There is some confusion about the differences between the European and American guidelines on lowering low-density lipoprotein (LDL) cholesterol, but it’s clear that lower is better, said Pam Taub, MD, FACC, professor of medicine, Division of Cardiovascular Medicine, UC San Diego School of Medicine.
Both European and US multisociety dyslipidemia guidelines stress the importance of lowering low-density lipoprotein cholesterol. What needs to be adjusted in clinical practice to meet these guidelines and the goal levels?

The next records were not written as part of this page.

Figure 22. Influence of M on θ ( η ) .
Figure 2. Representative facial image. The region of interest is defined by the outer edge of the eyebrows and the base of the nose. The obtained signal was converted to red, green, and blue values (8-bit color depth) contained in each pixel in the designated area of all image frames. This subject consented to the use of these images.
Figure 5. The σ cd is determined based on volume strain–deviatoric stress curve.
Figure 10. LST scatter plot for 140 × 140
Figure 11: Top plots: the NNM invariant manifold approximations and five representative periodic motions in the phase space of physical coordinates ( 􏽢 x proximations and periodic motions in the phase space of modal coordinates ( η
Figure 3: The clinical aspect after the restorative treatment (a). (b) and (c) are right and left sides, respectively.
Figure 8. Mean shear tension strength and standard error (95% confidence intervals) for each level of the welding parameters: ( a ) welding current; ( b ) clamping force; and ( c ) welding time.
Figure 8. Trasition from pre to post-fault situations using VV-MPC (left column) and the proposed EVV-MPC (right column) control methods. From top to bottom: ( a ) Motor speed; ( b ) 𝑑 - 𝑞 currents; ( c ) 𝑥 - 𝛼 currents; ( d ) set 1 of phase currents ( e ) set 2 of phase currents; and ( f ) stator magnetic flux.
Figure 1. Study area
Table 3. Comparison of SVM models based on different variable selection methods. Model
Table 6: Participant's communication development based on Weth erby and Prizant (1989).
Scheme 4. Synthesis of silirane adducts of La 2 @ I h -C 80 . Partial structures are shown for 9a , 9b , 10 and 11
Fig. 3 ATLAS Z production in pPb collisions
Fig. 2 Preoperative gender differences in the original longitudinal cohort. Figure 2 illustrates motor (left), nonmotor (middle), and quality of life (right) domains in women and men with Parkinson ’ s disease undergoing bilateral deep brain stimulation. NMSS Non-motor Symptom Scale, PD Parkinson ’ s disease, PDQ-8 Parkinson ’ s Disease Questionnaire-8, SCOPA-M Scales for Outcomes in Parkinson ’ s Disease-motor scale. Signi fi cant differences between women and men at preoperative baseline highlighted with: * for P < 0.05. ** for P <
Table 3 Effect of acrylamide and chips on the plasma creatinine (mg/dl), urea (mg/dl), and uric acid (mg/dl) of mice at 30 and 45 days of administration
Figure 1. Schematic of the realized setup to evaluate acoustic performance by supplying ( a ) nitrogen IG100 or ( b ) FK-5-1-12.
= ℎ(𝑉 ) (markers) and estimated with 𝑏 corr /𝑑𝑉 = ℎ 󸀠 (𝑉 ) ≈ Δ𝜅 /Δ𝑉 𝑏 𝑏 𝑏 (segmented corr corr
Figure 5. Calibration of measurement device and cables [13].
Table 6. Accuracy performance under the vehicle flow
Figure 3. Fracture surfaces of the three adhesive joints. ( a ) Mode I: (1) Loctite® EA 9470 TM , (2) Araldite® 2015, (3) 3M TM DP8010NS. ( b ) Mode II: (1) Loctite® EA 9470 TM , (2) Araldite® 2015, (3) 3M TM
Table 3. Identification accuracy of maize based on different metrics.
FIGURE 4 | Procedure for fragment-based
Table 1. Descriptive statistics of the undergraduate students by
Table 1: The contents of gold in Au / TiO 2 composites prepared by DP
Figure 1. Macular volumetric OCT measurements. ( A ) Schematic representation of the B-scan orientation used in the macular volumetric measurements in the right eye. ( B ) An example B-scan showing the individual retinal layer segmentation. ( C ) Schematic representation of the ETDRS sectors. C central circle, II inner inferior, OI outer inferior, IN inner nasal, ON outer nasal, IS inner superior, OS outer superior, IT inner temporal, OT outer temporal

So, I think there’s a lot of confusion about what our ideal LDL should be. And I think the guidelines, unfortunately, contribute to some of this confusion. So, for instance, the American guidelines really endorse an LDL threshold less than 70 [mg/dL]. And what that means is that’s the minimum that patients who’ve had prior events such as a heart attack or stroke should achieve. The European guidelines have a lower threshold of less than 55 [mg/dL].
And so, there some time is confusion among clinicians on what LDL levels should they be aiming for. And I think the message needs to come across: the lower the better. And I think it needs to be very clear that that 70 number that are in the AHA/ACC [American Heart Association/American College of Cardiology] guidelines is not a target, but it’s a minimum threshold.
The other point I always like to emphasize is if someone has a myocardial infarction, let’s say at an LDL of 100 [mg/dL], you don’t really want to be getting them to an LDL of 70 [mg/dL]; you want to aim for a 50% reduction from that 100 [mg/dL], and to get them to an LDL goal of 50 [mg/dL]. So, there just needs to be more clarity, and that term threshold is kind of the minimum standard, and that if you have an LDL of 70 [mg/dL] for a secondary prevention patient, that’s not enough, you need to get lower.
What we’ve also seen with a lot of studies, especially with the PCSK9 [roprotein convertase subtilisin/kexin type 9] inhibitors is the lower, the better. In some of the studies, we’ve seen that the LDL go as low as 20 [mg/dL]. And it’s safe, and it’s associated with improved outcomes. So, we need to be comfortable getting our LDLs even lower.
What I really do hope is both the European guidelines and the American guidelines will align so that there’s one number that we can all remember, so there’s less confusion.